Please return all lines in the listing holding the word "pixel".
Data under study START
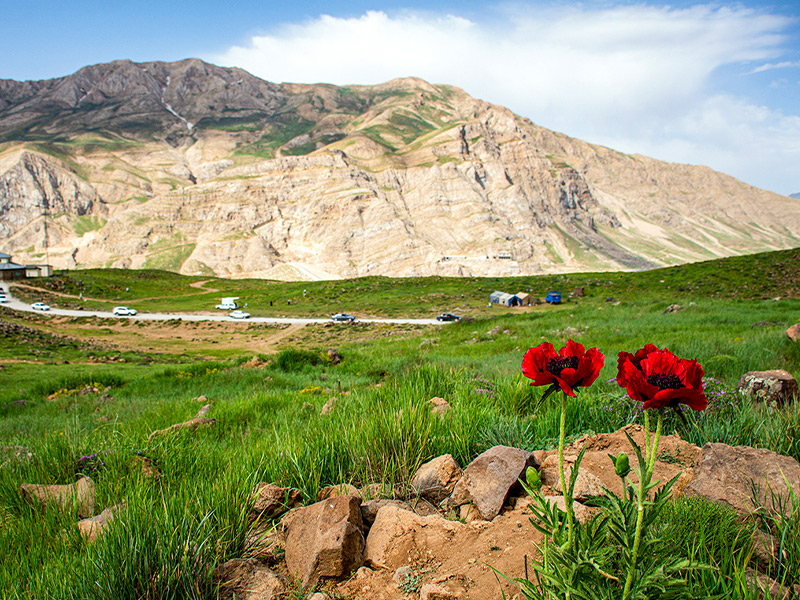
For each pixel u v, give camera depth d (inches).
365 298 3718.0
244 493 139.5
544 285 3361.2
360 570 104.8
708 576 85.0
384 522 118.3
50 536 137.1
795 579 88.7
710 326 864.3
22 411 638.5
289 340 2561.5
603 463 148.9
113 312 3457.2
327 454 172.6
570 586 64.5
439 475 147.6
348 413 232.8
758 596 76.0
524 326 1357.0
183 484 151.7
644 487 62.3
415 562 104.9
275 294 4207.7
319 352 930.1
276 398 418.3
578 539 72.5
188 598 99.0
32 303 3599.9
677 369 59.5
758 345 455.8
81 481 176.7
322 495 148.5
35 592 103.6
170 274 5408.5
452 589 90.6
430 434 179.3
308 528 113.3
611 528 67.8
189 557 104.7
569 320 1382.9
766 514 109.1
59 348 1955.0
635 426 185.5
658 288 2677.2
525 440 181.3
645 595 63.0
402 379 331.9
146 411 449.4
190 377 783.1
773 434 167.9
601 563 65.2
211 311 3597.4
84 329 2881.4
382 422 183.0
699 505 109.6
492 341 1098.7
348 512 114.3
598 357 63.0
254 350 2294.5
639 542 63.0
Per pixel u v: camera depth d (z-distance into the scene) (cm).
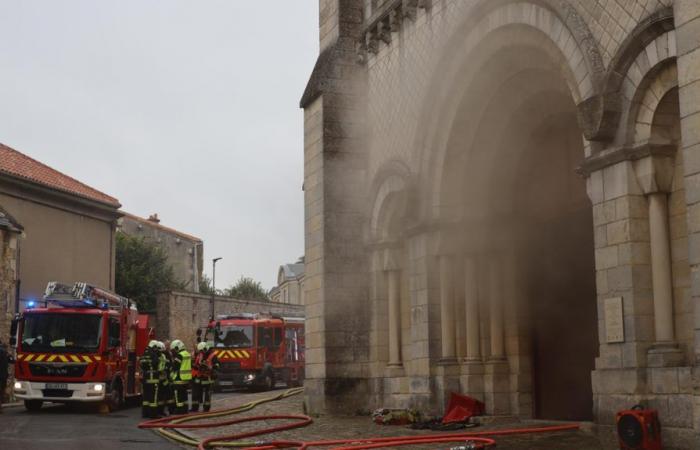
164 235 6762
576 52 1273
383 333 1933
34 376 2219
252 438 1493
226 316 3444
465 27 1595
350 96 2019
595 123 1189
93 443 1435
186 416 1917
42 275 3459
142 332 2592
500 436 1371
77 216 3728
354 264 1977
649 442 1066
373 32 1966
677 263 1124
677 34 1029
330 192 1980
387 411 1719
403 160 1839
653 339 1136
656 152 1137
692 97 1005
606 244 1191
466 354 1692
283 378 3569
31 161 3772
Data under study END
**Result of the exercise**
For each pixel u v, give camera depth d (inches).
Per pixel u v: camera depth d (z-distance into the scene) (cm).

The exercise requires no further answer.